• biofuels;
  • Botryococcus terribilis;
  • morphology;
  • taxonomy;
  • ultrastructure

The genus Botryococcus comprises a group of cosmopolitan species of freshwater colonial green algae, some of which synthesize and accumulate an unusually high level (15–76%) of liquid hydrocarbons. This characteristic suggests the possibility of exploiting species from this group as renewable sources for jet fuel. An oil-rich strain of Botryococcus (Trebouxiophyceae) was isolated from a freshwater pond in the state of Bahia, Brazil, and is presently maintained under standard conditions at the Culture Collection of the Institute of Biology, Federal University of Bahia.
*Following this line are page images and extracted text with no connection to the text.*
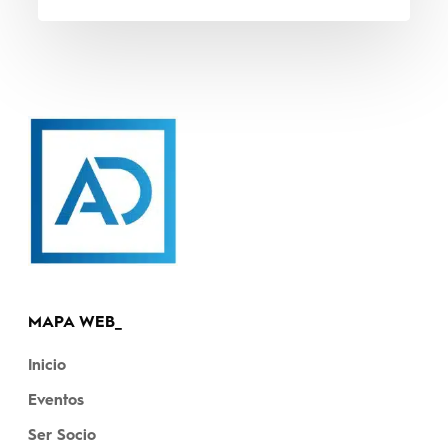
GLOBAL
suma
tres
nuevos
Élites
MAPA WEB_
Inicio
Eventos
Ser Socio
The taxonomic classification of the species was based on light microscopy (LM); and TEM and SEM were used to better characterize its features, which have never before been described at this level. The LM characterization included the size of the colonies (35.7–157 μm) and cells (8–10 × 5–9 μm) and their connection in sub-colonies by mucilaginous strands, as well as the presence of mucilaginous processes on the periphery of some of the colonies, with most of the cells included inside the colony. Reproduction occurred through divisions into two to four autospores. These features characterized the species as Botryococcus terribilis Komárek and Marvan. The TEM study showed, in addition to the presence of starch grains, pyrenoids that are penetrated by thick thylakoids. The pyrenoid bodies appear as electron-dense protein inclusions located in the chloroplast and surrounded by a starch sheath. These structures, which contain most if not all of the Ribulose-1,5-bisphosphate carboxylase oxygenase in several algal species that have been studied closely, are newly discovered for this species.